Unless your roof structure is cantilever trusses bearing in the wall of the house, you have rafters bearing on this beam. You need an engineer's design here. In 36 years of design/supply in this field I've never seen a structural component like your proposed design. Also, design properties of exotic woods like sapele will not be commonly known to your engineer or public building officials. You might want to consider wrapping an engineered beam (such as lvl) with sapele. Good luck with it!


----------



## mbs (May 8, 2010)

I like your idea and your plan to do it. Does the entire beam need to be sapele or can you put a less expensive wood in the center?

You may have a hard time getting the beams flat enough for regular glue joint. Consider using tinted epoxy which is strong, has a longer set time and will fill any gaps.

I normally see the lower mating pc to the upper cloud lift. Have you considered incorporating the mating pc below your current pc of sapele? It would basically make the base a little thicker at the post and have a air gap between the two cloud lifts.

I believe the cloud lift form is made with big radii rather that straight intersecting angles.

I noticed some beams (dark grey) that are on the inside of the house. Can you make those cloud lift too?


----------



## Vate (Nov 2, 2010)

>>>Unless your roof structure is cantilever trusses bearing in the wall of the house, you have rafters bearing on this beam.<<<
It may not be clear from the Sketchup renderings, but the beam is not supporting any part of the house. It is only supporting itself, and some cross-beams that will also be part of the arbor. The total weight supported by the beam will be the beam itself plus 8 other smaller beams - 200 pounds at most. however, I do like the idea of incorporating an LVL beam both for strength and cost - thanks.

>>>Consider using tinted epoxy <<<
That's a good idea, especially considering the exposure.

>>>I believe the cloud lift form is made with big radii rather that straight intersecting angles.<<<
Yes, I'm pondering that, and how to best do that. I don't want big round corners, but I think straight angles will look too harsh.
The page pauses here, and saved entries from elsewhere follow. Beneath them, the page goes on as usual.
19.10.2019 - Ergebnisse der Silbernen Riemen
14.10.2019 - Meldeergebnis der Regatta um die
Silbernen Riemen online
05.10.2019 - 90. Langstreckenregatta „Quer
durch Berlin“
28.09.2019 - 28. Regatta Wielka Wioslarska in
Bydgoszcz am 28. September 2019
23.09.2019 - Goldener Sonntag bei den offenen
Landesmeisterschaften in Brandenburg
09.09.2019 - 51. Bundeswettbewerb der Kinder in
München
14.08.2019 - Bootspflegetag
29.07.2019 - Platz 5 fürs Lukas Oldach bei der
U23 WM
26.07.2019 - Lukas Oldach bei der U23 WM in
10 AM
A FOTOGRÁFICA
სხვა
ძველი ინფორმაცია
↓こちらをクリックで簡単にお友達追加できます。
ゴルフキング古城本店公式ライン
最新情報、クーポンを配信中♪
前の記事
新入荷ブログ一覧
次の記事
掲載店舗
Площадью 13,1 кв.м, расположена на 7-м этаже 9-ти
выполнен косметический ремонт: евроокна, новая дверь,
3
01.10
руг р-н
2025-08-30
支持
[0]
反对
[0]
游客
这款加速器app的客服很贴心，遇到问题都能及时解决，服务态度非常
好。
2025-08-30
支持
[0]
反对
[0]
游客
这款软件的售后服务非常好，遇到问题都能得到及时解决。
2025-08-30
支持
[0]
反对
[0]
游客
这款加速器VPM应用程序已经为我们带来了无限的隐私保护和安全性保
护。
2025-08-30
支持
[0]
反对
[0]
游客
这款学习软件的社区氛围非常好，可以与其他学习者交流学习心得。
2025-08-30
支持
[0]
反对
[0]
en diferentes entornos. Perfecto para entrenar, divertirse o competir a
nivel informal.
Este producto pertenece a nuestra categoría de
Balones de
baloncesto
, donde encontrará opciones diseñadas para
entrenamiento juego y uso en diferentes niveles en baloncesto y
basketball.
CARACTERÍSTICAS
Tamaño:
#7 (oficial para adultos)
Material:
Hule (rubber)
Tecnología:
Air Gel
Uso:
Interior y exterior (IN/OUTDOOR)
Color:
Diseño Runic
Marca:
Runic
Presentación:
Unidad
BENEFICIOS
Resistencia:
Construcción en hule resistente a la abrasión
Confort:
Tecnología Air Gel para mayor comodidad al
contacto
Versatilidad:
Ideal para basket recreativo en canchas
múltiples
>>>I normally see the lower mating pc to the upper cloud lift…<<<
I'm sorry, you lost me with that paragraph.


----------



## Vate (Nov 2, 2010)

Here's another view, from above, that may help clarify the design. The lower part of the beam will fit under the soffit of the house, but will not support the house in any way.


----------



## JJohnston (May 22, 2009)

My engineering sense (yes, I am) tells me you should take the upper section of the beam all the way to the end, that you shouldn't notch the end section like that right near the support. This is a "high shear" area, and the end piece seems likely to crack at the corner of the notch. Note that the section of end piece beyond the notch (on which the center section is sitting) is carrying all the weight of the center section (half per end); structurally, the portion of beam above the corner of the notch is doing very little.

Don't do it like in the center of the 3 laminations, either. It's the same situation as the outer ones, just upsidedown, and the crack will go toward the center of the span rather than toward the support.

In the last picture (first set), take the blue line to the end of the beam and delete the vertical joint intersecting it. The main section of beam goes all the way to the end, and the narrow lower section will act more like a cosmetic corbel.


----------



## MrRon (Jul 9, 2009)

This is how I would make the joint. I would make the sloping surface at least 12". With a good epoxy, the bolts wouldn't even be necessary. Have you thought of laminating plywood, at least for the center plies? It's the tapered edge coming to a feathered point that I don't like. (no strength). (sketch not to scale)


----------



## Charlie5791 (Feb 21, 2012)

Cloud lifts were created using arcs and I have never seen one made of pieces like this. If I were doing this I'd either use a larger dimensioned beam and cut away the lower center and upper ends to form the cloud lift, OR… I'd use a straight flitch beam, make the bottom (ends) of the cloud lift design and set those on the columns, the flitch beam on those ends, and then apply the top (center) piece.


----------



## Vate (Nov 2, 2010)

Thanks to all for your help - great ideas that are improving this design.

Below is the current design. I've radiused the edges to soften the look toward the more traditional cloud lift. I've incorporated MrRon's joint design, along with a couple of floating tenons to help with both strength and positioning.


----------



## mbs (May 8, 2010)

Vate, check the gamble house out for some ideas. Here is the link to the living room. You can pan around the room. I like the archway on the left of the picture. Can you do something like that?


----------